En quelques mots
- Substack franchit 8,4 millions d'abonnements payants au premier trimestre 2026, contre 5 millions un an plus tôt.
- La concentration est extrême : une minorité de créateurs capte l'essentiel des revenus.
- Environ 40 % des nouveaux abonnements proviennent du réseau interne de la plateforme.
- Une newsletter transforme une audience existante ; elle ne la crée pas.
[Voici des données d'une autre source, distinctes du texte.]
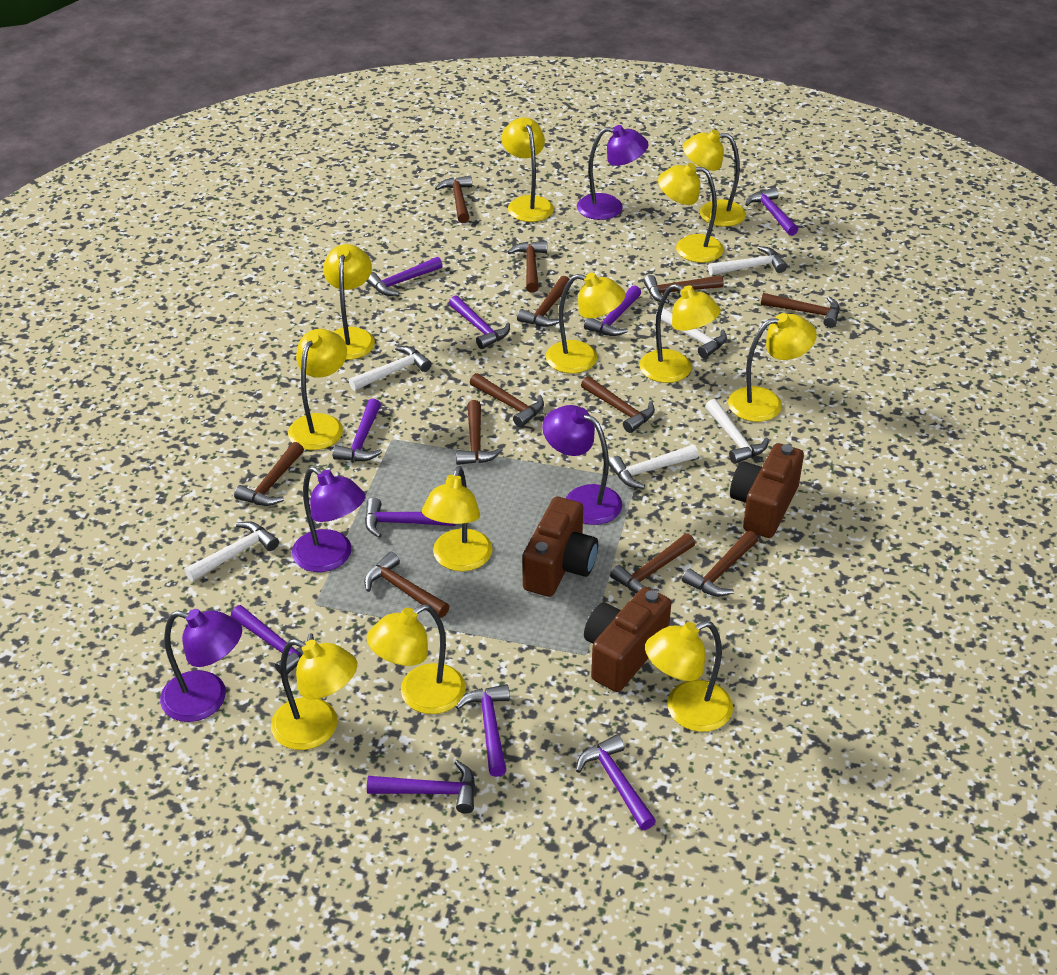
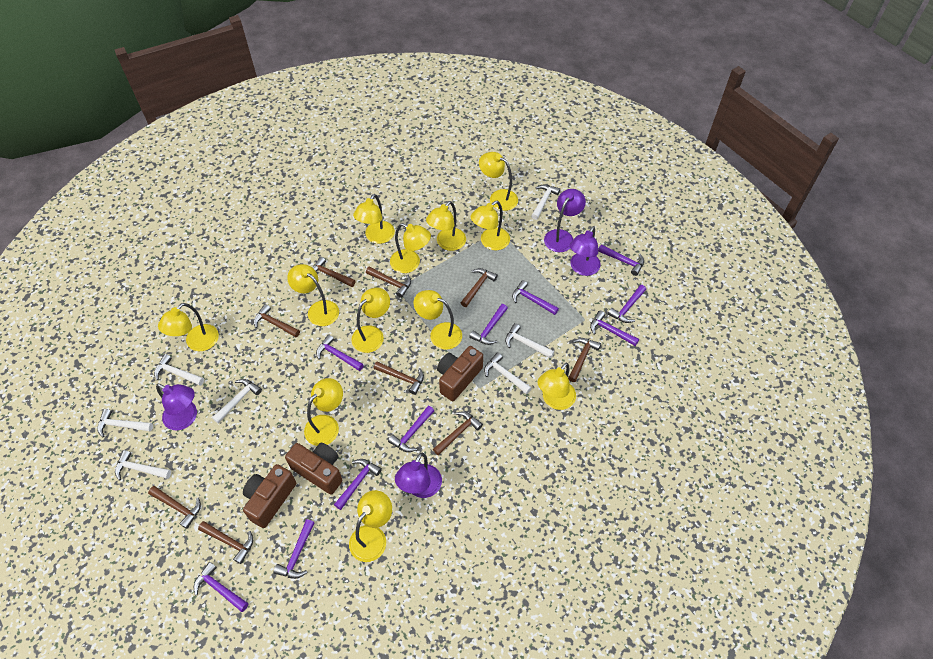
brown hammer: [234,442,304,506] [364,552,450,618] [435,175,472,223] [456,400,503,465] [470,373,544,427] [508,241,547,293] [517,276,569,327] [581,376,655,433] [610,533,695,593] [643,275,724,304] [682,530,758,597] [761,293,840,328] = 12 -> [148,486,201,529] [198,521,253,564] [254,304,300,337] [312,257,356,287] [366,267,411,298] [374,361,424,395] [433,411,483,456] [461,268,498,307] [568,338,601,382] = 9
white hammer: [185,521,279,582] [349,346,432,391] [609,445,698,489] [655,307,727,358] [705,399,769,464] [708,246,787,275] = 6 -> [97,409,153,437] [115,450,171,481] [154,354,204,386] [212,379,262,424] [484,353,531,394] [505,323,554,359] [531,184,560,220] = 7

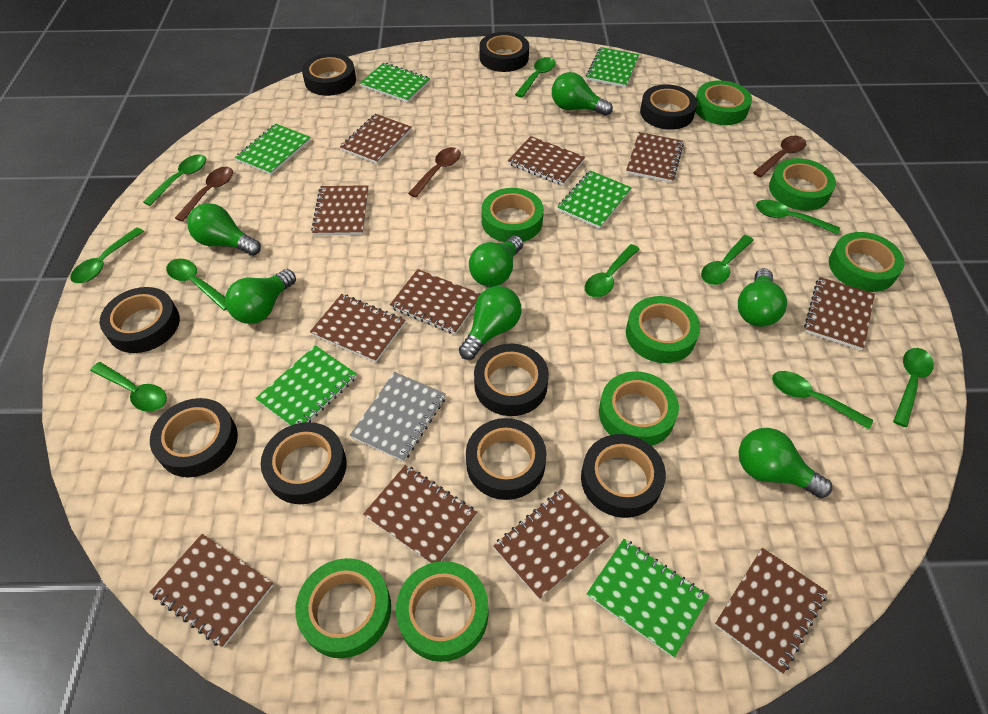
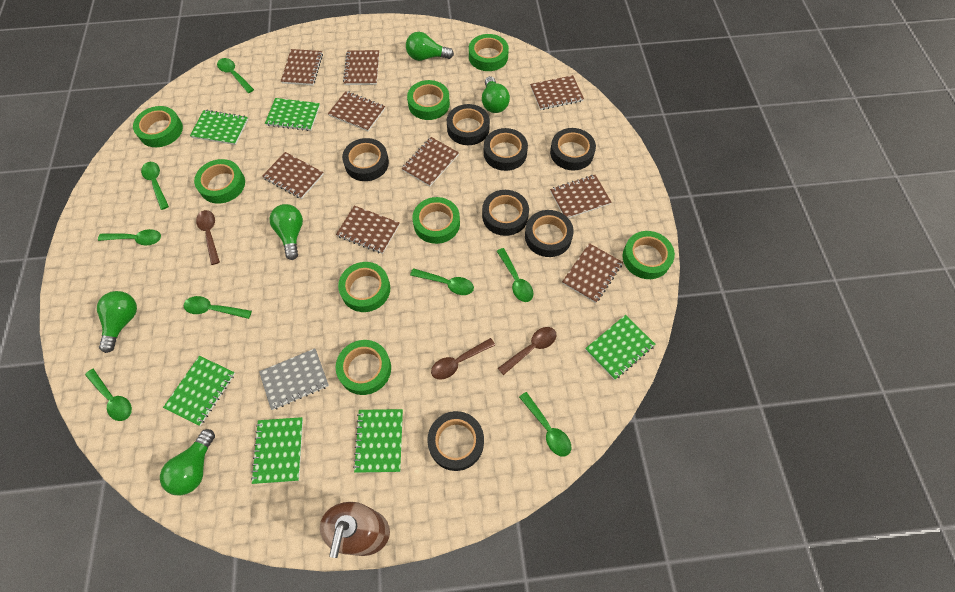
black tape: [100,287,180,353] [150,398,238,477] [261,422,347,504] [302,53,356,96] [466,418,547,500] [474,344,549,416] [479,32,529,72] [581,434,666,518] [640,84,697,130] = 9 -> [342,138,389,181] [427,411,484,471] [447,104,490,145] [482,190,529,236] [484,128,528,171] [525,210,574,257] [550,128,596,171] = 7
brown notebook: [150,534,274,647] [310,294,405,363] [311,185,369,236] [340,114,412,164] [363,465,477,563] [390,269,480,334] [493,489,609,600] [508,136,585,186] [626,132,684,183] [715,548,828,674] [804,277,875,350] = 11 -> [262,152,324,199] [281,49,323,85] [328,91,385,131] [336,206,400,254] [343,50,379,85] [401,137,459,187] [530,75,584,110] [550,175,612,218] [562,243,623,303] = 9
brown soap dispenser: none = 0 -> [320,502,390,558] = 1
green light bulb: [187,203,261,256] [225,269,296,324] [459,286,521,360] [469,235,523,287] [552,72,613,116] [738,268,787,327] [739,428,832,498] = 7 -> [97,291,137,353] [160,429,215,496] [269,204,303,260] [406,32,454,61] [482,76,510,113] = 5
green spoon: [70,227,144,283] [90,362,167,412] [143,154,206,206] [166,259,227,311] [515,57,556,98] [585,244,640,298] [701,235,754,285] [756,200,840,235] [772,371,873,429] [893,348,934,427] = 10 -> [85,369,132,421] [98,229,161,245] [141,162,169,210] [184,296,252,319] [217,58,254,93] [410,268,474,295] [497,248,533,302] [519,392,571,457] = 8

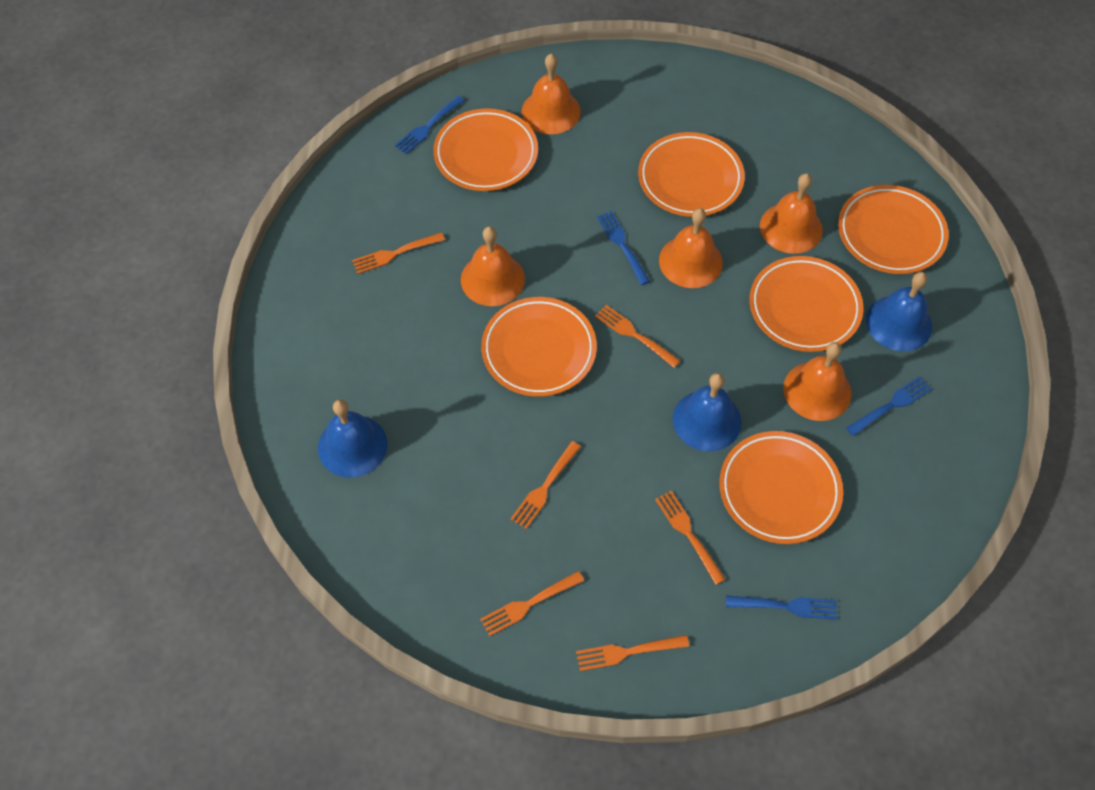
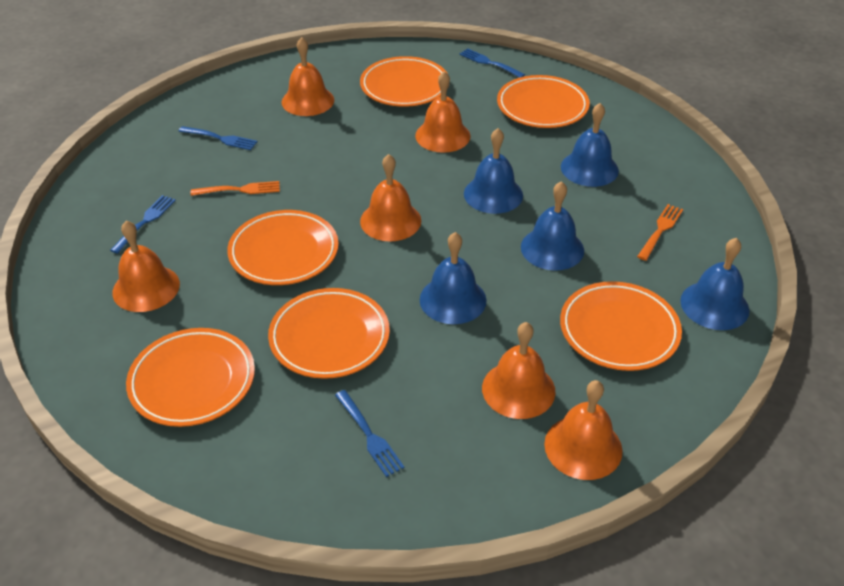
blue bell: [318,399,388,478] [673,373,742,451] [866,272,932,351] = 3 -> [420,232,486,324] [464,128,523,214] [521,181,584,270] [561,103,619,187] [680,238,749,330] = 5
orange bell: [461,226,525,306] [522,53,581,134] [659,208,723,288] [760,173,823,254] [783,342,852,421] = 5 -> [112,220,180,312] [282,37,334,116] [360,154,421,242] [415,71,470,153] [482,322,555,419] [544,380,623,480] = 6
orange fork: [352,232,445,274] [480,571,584,636] [511,441,581,529] [576,635,689,671] [595,305,681,368] [655,491,725,585] = 6 -> [191,181,280,196] [637,204,683,261] = 2

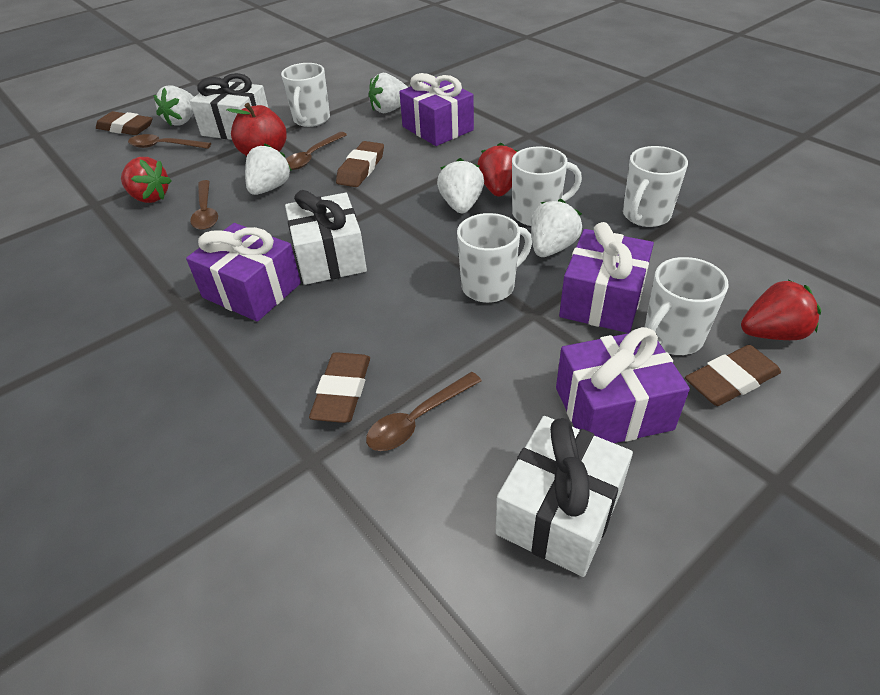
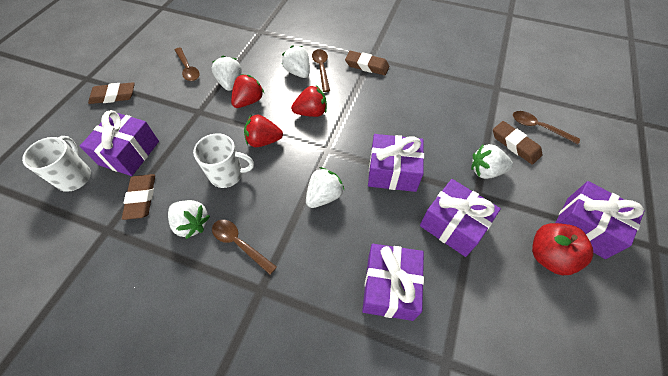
purple gift: [186,223,301,322] [399,73,474,146] [556,327,690,443] [559,222,654,333] = 4 -> [80,110,159,176] [362,244,424,321] [368,134,424,192] [420,179,501,257] [555,181,645,259] = 5
white gift: [190,73,268,140] [285,190,367,285] [495,416,633,577] = 3 -> none = 0
white mug: [281,63,330,127] [457,213,532,303] [512,147,582,226] [623,146,688,227] [645,257,728,355] = 5 -> [22,136,91,192] [193,133,254,188] = 2

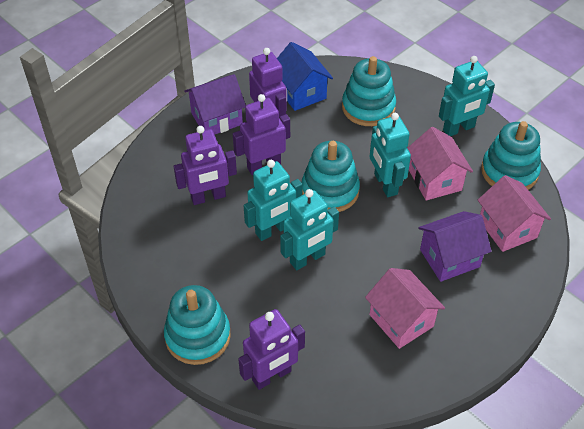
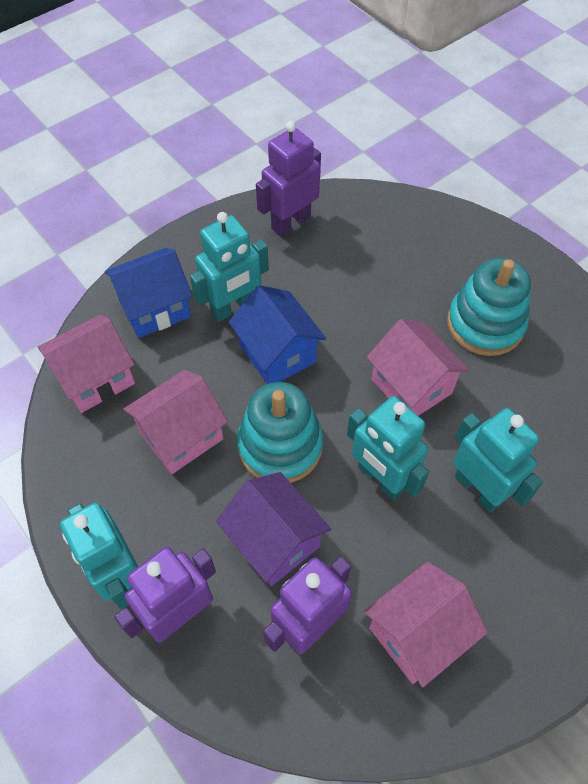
blue house: [277,42,333,111] = 1 -> [105,248,193,338] [229,285,326,384] = 2
pink house: [365,268,445,349] [407,127,473,200] [478,175,551,252] = 3 -> [38,315,135,413] [123,370,228,474] [364,562,488,687] [367,319,469,416] = 4
purple house: [184,74,246,135] [418,211,492,282] = 2 -> [216,472,331,587] = 1
purple robot: [174,126,237,205] [233,94,290,175] [238,309,305,390] [249,48,287,118] = 4 -> [114,547,216,643] [256,121,321,236] [263,556,352,654] = 3
turquoise stacking toy: [164,285,231,365] [302,141,360,212] [342,56,396,126] [481,121,541,190] = 4 -> [237,382,323,483] [447,258,531,356] = 2

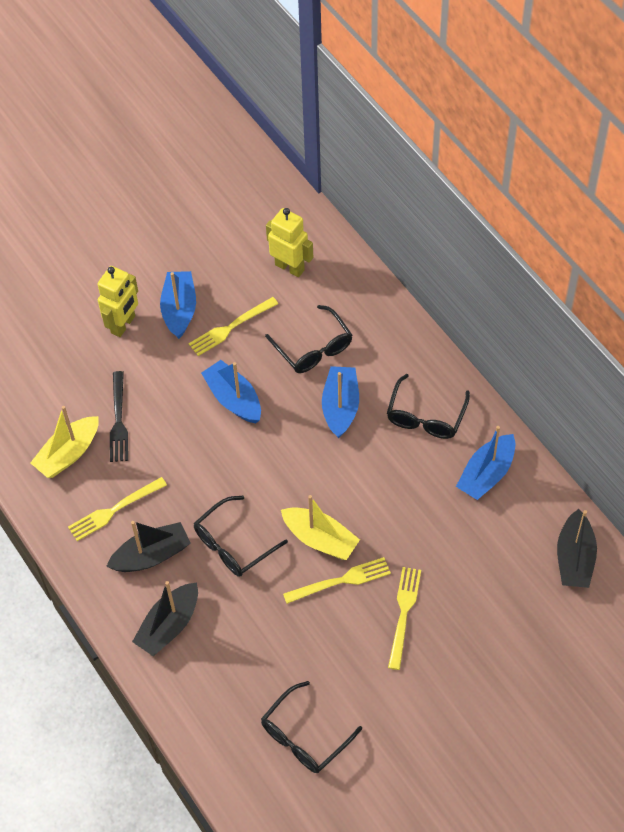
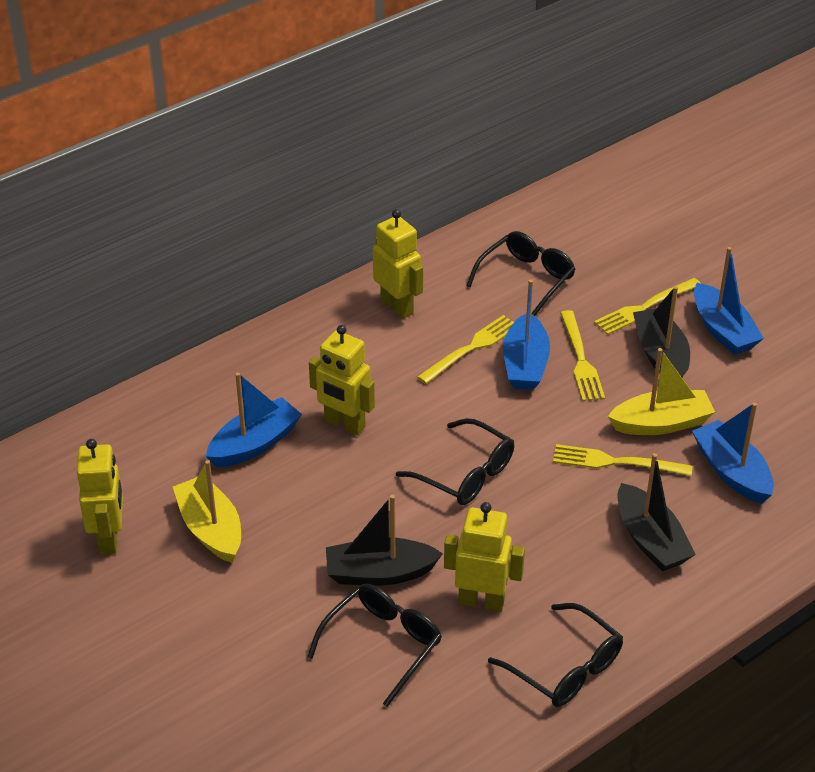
black fork: [110,371,128,462] = 1 -> none = 0
yellow robot: [97,266,138,337] [266,208,313,277] = 2 -> [77,439,123,555] [309,325,375,435] [373,209,423,319] [444,502,525,611] = 4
Ce que disent les chiffres
Une progression de 68 % en un an, une plateforme qui revendique plus de 500 millions de dollars reversés annuellement aux créateurs, et une cinquantaine de publications dépassant chacune 500 000 dollars de revenus annuels.
La plateforme a par ailleurs structuré sa présence en France, ce qui traduit un passage de l'expérimentation à une stratégie commerciale.
Sur le fond, le succès du modèle s'explique simplement. Après quinze ans de dépendance à des algorithmes de distribution, une partie des créateurs et des marques redécouvre l'intérêt d'une relation directe : vous connaissez votre audience, vous la joignez sans intermédiaire, et personne ne peut réduire votre portée du jour au lendemain.
Ce que la moyenne cache
C'est ici que je m'écarte du discours ambiant, parce que les chiffres agrégés d'une place de marché racontent toujours la même histoire trompeuse.
La concentration est extrême : une petite minorité de créateurs capte l'essentiel des revenus. Les retours d'expérience publiés par des auteurs francophones sont beaucoup plus sobres. Un cas documenté fait état de 4 620 abonnés pour une cinquantaine d'abonnés payants, soit environ 1 % de conversion, après quatre mois à raison de huit heures par jour, puis une heure de production hebdomadaire en régime de croisière.
Un autre auteur raconte avoir terminé son année sans plus aucun abonné payant. Ces témoignages valent mieux qu'un communiqué, et ils dessinent la médiane réelle plutôt que la vitrine.
Le paradoxe que personne ne relève
Voilà ce qui me frappe le plus, et qui devrait tempérer l'enthousiasme sur l'audience possédée.
Selon les données publiées par la plateforme début 2026, environ 40 % des nouveaux abonnements proviennent désormais de son réseau interne, via les recommandations croisées et le fil de publications courtes.
Autrement dit, la croissance d'une newsletter dépend de plus en plus d'un algorithme de recommandation. Substack, censé libérer les créateurs des plateformes, en est devenue une. La liste vous appartient toujours, ce qui reste l'essentiel. Mais son acquisition, elle, dépend à nouveau d'un tiers.